Yeah, but… Selection effects, in an evolutionary sense, are relevant over multiple generations. The time scale of the effects we’re thinking about are less than the time scale of a single generation. This is less of a “magic attack that destroys everyone” and more of one of a thousand cuts which collectively bring down society. Some people get affected by arguments, others by distracting entertainment, others by nootropics that work well but stealthily have permanent impacts on fertility, some get caught up in terrorist attacks by weird AI-led cults.… Just, a bunch of stuff from a bunch of angles.

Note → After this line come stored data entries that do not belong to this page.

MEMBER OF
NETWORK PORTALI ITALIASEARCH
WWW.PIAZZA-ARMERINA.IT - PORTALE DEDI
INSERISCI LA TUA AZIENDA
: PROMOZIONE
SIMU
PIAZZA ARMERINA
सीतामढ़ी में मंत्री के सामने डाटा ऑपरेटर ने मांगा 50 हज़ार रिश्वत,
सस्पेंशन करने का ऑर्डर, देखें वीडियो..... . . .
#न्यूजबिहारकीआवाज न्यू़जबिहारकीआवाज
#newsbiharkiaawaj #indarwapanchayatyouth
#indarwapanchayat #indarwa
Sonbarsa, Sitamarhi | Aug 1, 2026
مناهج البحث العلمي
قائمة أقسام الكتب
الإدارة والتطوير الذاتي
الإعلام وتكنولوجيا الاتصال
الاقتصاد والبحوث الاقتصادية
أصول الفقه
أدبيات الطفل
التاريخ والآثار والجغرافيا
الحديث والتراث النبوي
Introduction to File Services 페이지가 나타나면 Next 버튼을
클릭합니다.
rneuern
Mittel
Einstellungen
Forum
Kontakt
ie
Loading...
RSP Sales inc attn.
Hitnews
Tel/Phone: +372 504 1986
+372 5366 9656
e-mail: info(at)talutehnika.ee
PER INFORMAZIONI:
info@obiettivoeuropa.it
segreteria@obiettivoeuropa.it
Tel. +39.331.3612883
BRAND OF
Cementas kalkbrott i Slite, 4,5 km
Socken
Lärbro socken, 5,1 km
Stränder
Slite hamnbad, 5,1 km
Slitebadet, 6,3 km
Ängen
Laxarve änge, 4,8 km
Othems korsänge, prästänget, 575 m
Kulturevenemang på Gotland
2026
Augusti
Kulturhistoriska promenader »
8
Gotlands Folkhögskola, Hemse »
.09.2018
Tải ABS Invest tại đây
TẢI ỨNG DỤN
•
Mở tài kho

Yeah, my argument was “this particular method of causing actual human extinction would not work” not “causing human extinction is not possible”, with a side of “agents learn to ignore adversarial input channels and this dynamic is frequently important”.
Yeah. I don’t actually think that a persuasive argument targeted to every single human is an efficient way for a superintelligent AI to accomplish its goals in the world. Someone else mentioned convincing the most gullible humans to hurt the wary humans. If the AI’s goal was to inhibit human reproduction, it would be simple to create a bioweapon to cause sterility without killing the victims. Doesn’t take very many loyally persuaded humans to be the hands for a mission like that.
That is indeed a bit of a defense. Though I suspect human minds have enough similarities that there are at least a few universal hacks.
But, to be clear, in this scenario it would in fact be precipitated by an AI taking over? Because otherwise it’s an answer to “humans went extinct, and also AI took over, how did it happen?” or “AI failed to prevent human extinction, how did it happen?”
Any of those. Could be some kind of intentionality ascribed to AI, could be accidental, could be something else.